Pergunta

I have a dataset of sentences in a non english language like :

  1. word1 word2 word3 word62

  2. word5 word1 word2

Now i want to turn each variable length sentence to a fixed size vector to give it to my model, and i want all the words in the sentences to have effect on the output

I thought maybe i can use an algorithm like word2vec and turn each word into a fixed size vector, and add all of them to represent the sentence, is this a meaningful approach? is this better than adding the hot one vectors of the words to represent the sentence? is there a better approach than these two?
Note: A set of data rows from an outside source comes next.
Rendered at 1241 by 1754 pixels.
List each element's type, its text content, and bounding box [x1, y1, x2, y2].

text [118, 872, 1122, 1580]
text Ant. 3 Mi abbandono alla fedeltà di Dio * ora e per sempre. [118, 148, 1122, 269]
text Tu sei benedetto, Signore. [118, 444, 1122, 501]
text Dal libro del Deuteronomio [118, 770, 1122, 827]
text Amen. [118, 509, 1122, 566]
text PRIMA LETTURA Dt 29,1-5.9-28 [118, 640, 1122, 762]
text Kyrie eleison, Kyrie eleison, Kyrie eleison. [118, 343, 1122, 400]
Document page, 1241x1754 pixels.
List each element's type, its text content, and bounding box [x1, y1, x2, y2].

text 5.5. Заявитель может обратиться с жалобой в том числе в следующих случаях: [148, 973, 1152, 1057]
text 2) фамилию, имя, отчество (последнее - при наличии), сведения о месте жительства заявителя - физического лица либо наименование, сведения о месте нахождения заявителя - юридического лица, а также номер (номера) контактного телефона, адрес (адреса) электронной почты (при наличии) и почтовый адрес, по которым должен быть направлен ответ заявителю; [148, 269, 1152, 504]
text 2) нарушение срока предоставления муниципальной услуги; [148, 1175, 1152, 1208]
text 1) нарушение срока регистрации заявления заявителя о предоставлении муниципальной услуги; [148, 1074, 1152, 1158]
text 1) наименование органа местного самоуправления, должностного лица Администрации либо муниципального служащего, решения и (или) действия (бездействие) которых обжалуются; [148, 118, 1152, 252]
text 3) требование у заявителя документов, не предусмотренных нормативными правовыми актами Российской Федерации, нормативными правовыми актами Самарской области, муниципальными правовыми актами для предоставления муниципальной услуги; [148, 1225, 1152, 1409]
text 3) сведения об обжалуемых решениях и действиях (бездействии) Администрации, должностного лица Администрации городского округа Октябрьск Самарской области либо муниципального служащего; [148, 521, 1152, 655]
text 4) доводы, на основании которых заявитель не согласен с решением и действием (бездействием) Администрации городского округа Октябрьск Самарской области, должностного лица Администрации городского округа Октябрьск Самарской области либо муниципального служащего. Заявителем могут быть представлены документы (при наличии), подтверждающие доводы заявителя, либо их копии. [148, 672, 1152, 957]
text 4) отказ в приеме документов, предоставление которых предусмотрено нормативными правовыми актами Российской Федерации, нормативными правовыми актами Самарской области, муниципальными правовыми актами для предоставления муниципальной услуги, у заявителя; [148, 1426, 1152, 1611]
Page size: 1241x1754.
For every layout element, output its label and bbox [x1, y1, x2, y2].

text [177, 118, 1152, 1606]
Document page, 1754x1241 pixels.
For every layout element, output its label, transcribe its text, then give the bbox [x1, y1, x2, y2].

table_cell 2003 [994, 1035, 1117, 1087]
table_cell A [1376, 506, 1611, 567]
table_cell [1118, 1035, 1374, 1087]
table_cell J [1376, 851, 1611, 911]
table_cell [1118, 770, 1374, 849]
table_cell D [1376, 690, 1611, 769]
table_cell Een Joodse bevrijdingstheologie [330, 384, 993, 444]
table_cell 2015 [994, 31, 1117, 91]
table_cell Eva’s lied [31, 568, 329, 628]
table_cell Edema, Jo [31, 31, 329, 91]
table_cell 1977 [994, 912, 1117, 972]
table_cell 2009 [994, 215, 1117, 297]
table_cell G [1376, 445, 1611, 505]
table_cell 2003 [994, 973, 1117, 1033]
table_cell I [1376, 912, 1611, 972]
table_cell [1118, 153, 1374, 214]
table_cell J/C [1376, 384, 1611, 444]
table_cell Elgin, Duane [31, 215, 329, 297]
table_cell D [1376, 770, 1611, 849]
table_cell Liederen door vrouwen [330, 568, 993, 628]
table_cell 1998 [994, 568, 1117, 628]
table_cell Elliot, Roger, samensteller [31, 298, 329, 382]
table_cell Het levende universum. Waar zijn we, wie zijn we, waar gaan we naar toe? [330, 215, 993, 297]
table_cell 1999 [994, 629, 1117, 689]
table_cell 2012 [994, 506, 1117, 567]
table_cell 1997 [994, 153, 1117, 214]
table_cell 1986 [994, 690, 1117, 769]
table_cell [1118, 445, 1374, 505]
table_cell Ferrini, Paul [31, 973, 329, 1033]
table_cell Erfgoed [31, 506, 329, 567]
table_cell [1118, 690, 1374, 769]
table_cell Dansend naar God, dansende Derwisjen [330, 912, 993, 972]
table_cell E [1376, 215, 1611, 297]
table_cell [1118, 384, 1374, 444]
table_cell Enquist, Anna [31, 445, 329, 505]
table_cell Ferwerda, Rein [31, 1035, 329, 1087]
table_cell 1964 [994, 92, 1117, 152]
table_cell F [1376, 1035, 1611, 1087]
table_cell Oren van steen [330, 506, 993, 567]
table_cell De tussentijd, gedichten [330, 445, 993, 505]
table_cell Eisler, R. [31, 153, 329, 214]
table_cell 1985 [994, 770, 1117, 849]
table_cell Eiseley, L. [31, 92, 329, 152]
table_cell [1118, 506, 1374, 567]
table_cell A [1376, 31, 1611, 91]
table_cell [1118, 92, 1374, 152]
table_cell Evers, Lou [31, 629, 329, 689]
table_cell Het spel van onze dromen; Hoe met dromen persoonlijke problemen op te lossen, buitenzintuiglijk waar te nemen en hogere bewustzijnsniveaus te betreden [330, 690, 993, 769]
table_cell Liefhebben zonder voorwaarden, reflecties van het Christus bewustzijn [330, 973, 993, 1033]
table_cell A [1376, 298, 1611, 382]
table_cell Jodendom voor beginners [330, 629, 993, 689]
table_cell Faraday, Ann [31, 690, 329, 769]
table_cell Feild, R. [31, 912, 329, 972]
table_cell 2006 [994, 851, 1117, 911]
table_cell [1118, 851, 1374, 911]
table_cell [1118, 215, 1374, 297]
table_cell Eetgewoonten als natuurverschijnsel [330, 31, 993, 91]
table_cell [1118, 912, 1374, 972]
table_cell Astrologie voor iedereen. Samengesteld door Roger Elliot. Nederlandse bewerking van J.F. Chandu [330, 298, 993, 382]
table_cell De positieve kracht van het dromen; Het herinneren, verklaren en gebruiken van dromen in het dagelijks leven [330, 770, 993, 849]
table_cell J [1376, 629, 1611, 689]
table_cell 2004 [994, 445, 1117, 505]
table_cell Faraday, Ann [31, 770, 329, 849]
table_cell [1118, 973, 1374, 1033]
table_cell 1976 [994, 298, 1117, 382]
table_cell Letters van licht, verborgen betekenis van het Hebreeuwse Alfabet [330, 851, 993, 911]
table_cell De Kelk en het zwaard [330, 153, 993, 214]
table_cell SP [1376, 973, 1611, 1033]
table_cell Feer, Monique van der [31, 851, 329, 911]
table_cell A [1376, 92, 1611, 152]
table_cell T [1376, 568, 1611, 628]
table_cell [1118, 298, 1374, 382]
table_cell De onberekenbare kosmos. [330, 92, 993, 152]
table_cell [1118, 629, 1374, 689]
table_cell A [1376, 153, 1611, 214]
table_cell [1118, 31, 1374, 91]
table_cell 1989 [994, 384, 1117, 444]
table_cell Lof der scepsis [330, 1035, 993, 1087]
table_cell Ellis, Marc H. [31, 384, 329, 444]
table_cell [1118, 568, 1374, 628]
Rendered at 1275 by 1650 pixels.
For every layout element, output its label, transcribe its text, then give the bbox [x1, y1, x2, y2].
EDIT1: basically i have a dataset of random variable length sentences and i want to embed them the best way possible, meaning keeping as much information as possible in the resulting embedded vectors (which all have the same size)

Foi útil?

Solução

So the question asks how to represent a series of words a uniform vector representation, which is not dependent on sequence.

The idea you suggested is definitely not a bad idea, you should try that out.

You should also try Doc2Vec, which works on the same principle as Word2Vec but this time it will output a vector which represents the meaning of a section of text that is longer than 1 word.

The main problem with this sort of representation is that you lose sequential information of the text and you treat words in sentences as a “bag of words”. If you happy to make that assumption, then continue using your approach of Doc2Vec.

Otherwise, you might better off using a sequential model architecture, such as RNN/LSTM, etc. Here you can input each word at a given time step initially as a one hot encoded vector and then you add an embedding layer before it goes into the sequential model to transform the one hot encoding into a word embedding.